Kevin Schlei + Lynn Tomaszewski
April 17- June 5, 2011
Opening: Sunday, April 17, 2-4 pm
Composer Kevin Schlei and visual artist Lynn Tomaszewski bring Lynden into the 21st century with a multi-media installation entitled Drams, Whits, Scintillas. Taking Tony Smith’s stark minimalist sculpture, The Wandering Rocks, as their starting point, Schlei and Tomaszewski will collect sound and images that will be reconfigured into a multi-channel sound piece and a projected, generative drawing—or looped animation—that quote from and reconstruct the resonant outdoor experience within the gallery. Schlei will take domestic sound outdoors in an installation located in the vicinity of The Wandering Rocks. The contrast between Smith’s uninflected forms and the language-rich sound piece will enrich both the viewing and listening experiences. As Tomaszewski and Schlei reintroduce often overlooked elements of daily life into the gallery and sculpture garden, they reframe and reanimate these spaces, allowing us to see them anew.

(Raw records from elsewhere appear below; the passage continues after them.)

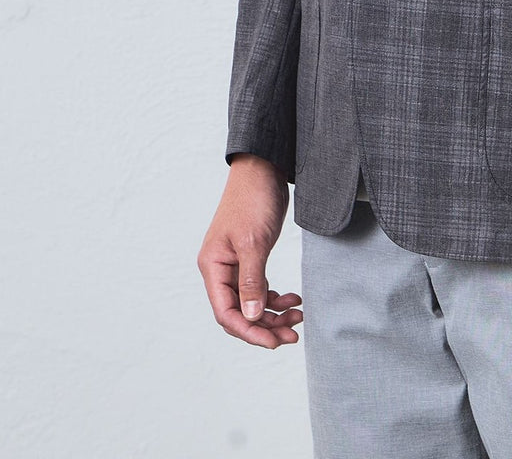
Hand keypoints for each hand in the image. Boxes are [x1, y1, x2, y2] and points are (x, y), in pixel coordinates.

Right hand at [197, 154, 302, 348]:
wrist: (263, 169)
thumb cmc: (253, 200)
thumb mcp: (253, 242)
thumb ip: (251, 281)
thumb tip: (250, 317)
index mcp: (213, 267)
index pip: (226, 313)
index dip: (249, 331)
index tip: (275, 342)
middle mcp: (221, 270)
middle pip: (239, 313)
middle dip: (265, 327)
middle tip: (293, 336)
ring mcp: (236, 265)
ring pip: (252, 303)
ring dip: (274, 314)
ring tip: (299, 317)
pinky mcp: (251, 258)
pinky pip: (260, 289)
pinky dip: (277, 298)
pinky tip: (294, 299)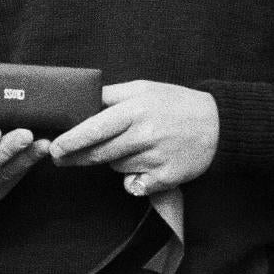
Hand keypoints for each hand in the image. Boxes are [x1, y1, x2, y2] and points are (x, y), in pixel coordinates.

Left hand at [49, 80, 218, 194]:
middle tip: (60, 158)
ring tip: (128, 147)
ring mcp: (156, 157)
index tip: (54, 147)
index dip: (71, 140)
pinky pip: (135, 184)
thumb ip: (111, 96)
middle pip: (99, 152)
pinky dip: (133, 179)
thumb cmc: (174, 103)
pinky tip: (144, 166)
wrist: (218, 124)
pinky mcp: (167, 177)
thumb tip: (80, 103)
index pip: (94, 128)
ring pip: (116, 166)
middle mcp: (144, 134)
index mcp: (135, 109)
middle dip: (76, 157)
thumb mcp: (142, 88)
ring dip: (113, 161)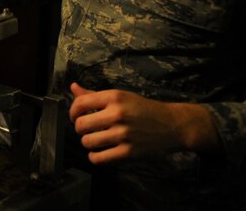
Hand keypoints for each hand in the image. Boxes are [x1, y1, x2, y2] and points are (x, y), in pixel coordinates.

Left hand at [69, 82, 221, 163]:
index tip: (75, 117)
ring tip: (95, 140)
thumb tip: (73, 88)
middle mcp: (117, 114)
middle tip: (88, 130)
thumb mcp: (121, 96)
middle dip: (80, 129)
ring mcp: (123, 134)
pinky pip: (99, 158)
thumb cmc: (144, 109)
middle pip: (81, 125)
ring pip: (88, 142)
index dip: (72, 112)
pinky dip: (94, 157)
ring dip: (88, 143)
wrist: (173, 125)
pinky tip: (99, 153)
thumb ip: (94, 94)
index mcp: (114, 97)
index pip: (80, 104)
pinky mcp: (129, 152)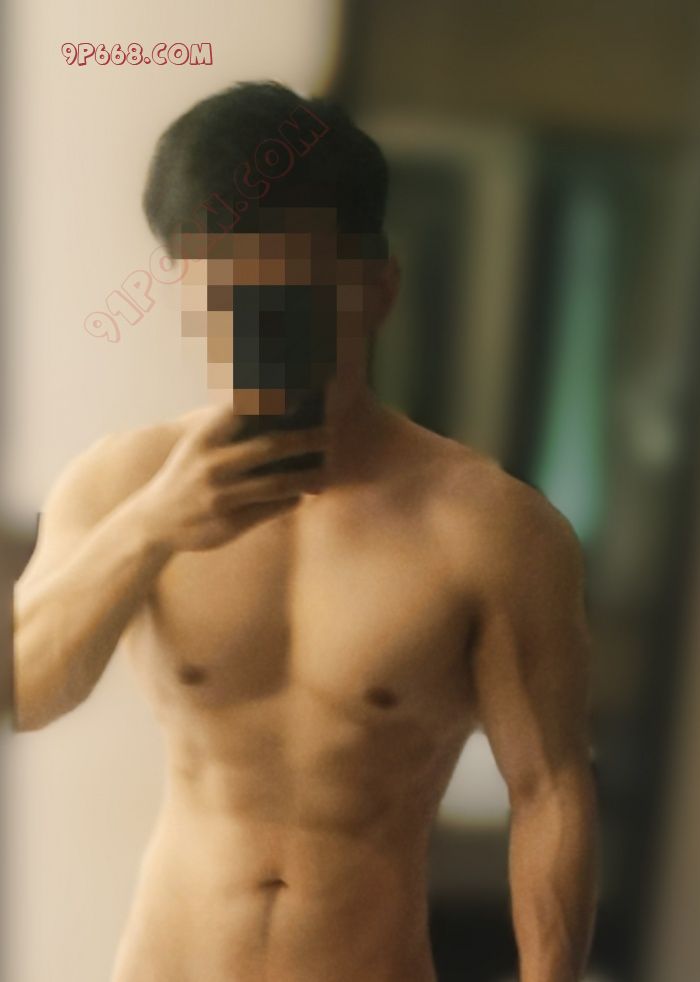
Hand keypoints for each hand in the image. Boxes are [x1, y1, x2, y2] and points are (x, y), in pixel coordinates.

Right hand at [136, 403, 329, 551]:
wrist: (153, 522)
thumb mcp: (198, 446)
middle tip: (329, 434)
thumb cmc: (188, 474)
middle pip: (270, 446)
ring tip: (326, 472)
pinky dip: (292, 499)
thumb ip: (230, 428)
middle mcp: (211, 465)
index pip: (242, 409)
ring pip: (278, 483)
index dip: (273, 398)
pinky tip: (302, 494)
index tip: (302, 391)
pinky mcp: (229, 523)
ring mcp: (221, 496)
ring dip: (308, 476)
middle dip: (306, 439)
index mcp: (203, 438)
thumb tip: (282, 412)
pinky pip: (273, 508)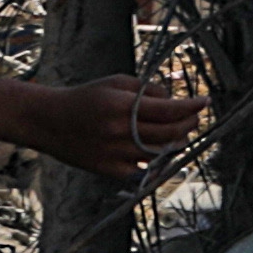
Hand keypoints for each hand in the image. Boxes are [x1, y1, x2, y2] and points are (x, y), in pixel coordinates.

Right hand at [18, 70, 206, 180]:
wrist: (47, 121)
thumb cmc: (86, 97)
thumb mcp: (116, 82)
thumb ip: (148, 90)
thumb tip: (174, 101)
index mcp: (120, 106)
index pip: (169, 110)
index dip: (191, 107)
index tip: (205, 102)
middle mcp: (118, 132)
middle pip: (169, 133)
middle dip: (189, 124)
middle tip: (195, 117)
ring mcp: (113, 153)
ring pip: (159, 153)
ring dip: (177, 143)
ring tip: (181, 132)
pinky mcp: (107, 170)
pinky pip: (142, 170)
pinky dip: (155, 160)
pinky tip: (161, 151)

Amy Cropper + Stuart Morris
June 12-July 31, 2011
Opening: Sunday, June 12, 2-4 pm
Amy Cropper and Stuart Morris share an interest in nature and culture and in the role of public art as a link between artist and community. They have both worked with natural materials and processes, and explored the tension between natural and manmade materials; they view each work they create as a portal to engage viewers in a dialogue with the piece and its surroundings. Their installation at Lynden will call attention to the beauty and sculptural significance of the natural objects—trees, rocks--in the sculpture garden. Outdoor objects will be altered in environmentally friendly and reversible ways—using color, for example—to bring them into a conversation with the sculptures. The artists will also deploy the transformative power of the gallery space to re-cast natural objects as works of art: placed in the pristine gallery, the sculptural qualities of these unaltered forms will be heightened. Ultimately, Cropper and Morris will transform the familiar into the unfamiliar, inviting us to think differently about what we see.

Piper Marshall + John Riepenhoff
Late summer/early fall
Writer and curator Piper Marshall and artist and gallerist John Riepenhoff access their curatorial sensibilities to summon a diverse group of local, national and international artists to Lynden to create new work in response to pieces in the permanent collection. Joyfully and simultaneously they celebrate Peg Bradley’s commitment to the contemporary art of her era and open Lynden to a new generation of living artists.